Can anyone doubt today that language is a living entity, one that changes and morphs with the times? How quickly new words are incorporated into national languages, as well as the world vocabulary: internet, DVD, CD, bits, bytes, the Cloud, PCs, Macs, iPods, iPads, android, etc.
I’m currently reading Bill Bryson’s book The Mother Tongue, a thus-far fascinating look at how the English language came to be. In the fourth chapter, Bryson writes about how some of the words in the English language got there by mistake.
Take, for example, the word “dord,” which appeared in the 1934 Merriam-Webster International Dictionary, as another word for destiny. Turns out, this was simply based on the misreading of a typesetter’s note, which read “D or d,” meaning the word could be capitalized or not. When the error was discovered, the M-W folks removed the word, but not before it had found its way into other dictionaries.
Bryson writes that according to the First Supplement of the OED (Oxford English Dictionary), there are at least 350 words in English dictionaries that owe their existence to typographical errors, misrenderings, or mishearings. The word “buttonhole” was once “buttonhold.” “Asparagus” was for 200 years known as “sparrow-grass” and “shamefaced” was originally “shamefast” (fast here having the sense of lodged firmly, as in “stuck fast.”)
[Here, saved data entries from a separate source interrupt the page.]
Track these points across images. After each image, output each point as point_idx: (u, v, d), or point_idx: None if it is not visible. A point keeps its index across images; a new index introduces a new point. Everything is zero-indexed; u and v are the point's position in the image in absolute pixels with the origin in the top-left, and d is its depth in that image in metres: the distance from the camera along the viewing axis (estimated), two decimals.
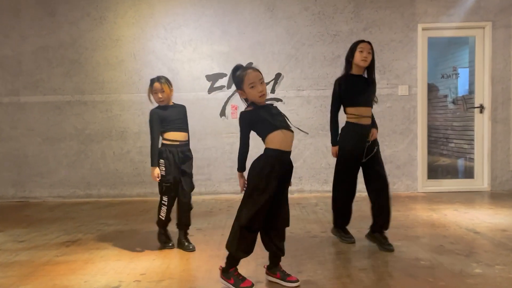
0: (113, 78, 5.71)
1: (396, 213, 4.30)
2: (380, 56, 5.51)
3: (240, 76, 2.44)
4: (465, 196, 5.31)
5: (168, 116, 3.35)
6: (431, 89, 8.67)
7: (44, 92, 5.72)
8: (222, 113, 5.70)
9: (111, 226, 4.24)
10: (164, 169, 3.31)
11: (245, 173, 2.55)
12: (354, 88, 3.29)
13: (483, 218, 4.16)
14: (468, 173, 6.12)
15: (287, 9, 5.63)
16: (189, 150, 3.46)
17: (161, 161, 3.32)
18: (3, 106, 5.75)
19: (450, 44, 8.33)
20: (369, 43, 3.30)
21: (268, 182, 2.40)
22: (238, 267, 2.57)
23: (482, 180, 5.76)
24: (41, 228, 4.23)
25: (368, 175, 3.37)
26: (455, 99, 8.49)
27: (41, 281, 2.80)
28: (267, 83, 5.61)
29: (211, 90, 5.70)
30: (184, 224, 3.46)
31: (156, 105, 3.40)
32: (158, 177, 3.30)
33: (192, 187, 3.47)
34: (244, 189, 2.50)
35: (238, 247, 2.45)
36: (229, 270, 2.54)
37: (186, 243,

The process can still be seen today, for example in the tendency among people to turn “catercorner” into “catty-corner” and “chaise longue” into “chaise lounge.”
One of my favorite examples is the word “pea.” Originally, the word was “pease,” as in the nursery rhyme “pease porridge hot, pease porridge cold…” but this was mistakenly thought to signify a plural and the word “pea” was back-formed to denote singularity.
And the words “grovel” and “sidle” similarly came into English because the original adverbs “groveling” and “sidling” were assumed to contain the -ing suffix, as in walking and seeing. In fact, it was the -ling suffix, but that didn’t stop people from adding a pair of useful words to the language. Other back-formations are “laze” (from “lazy”), “greed” (from “greedy”), “beg” (from “beggar”), and “difficult” (from “difficulty”).
What does this mean to writers? There is no reason to despair about our language. A compilation of several other languages, it will continue to grow and be enriched, as it always has been, by the addition of new vocabulary. Perhaps the skill of oratory is one the wane for the moment, but don’t despair. We’ll, like, have, like, lots more words when, like, the people want to, like, express themselves again!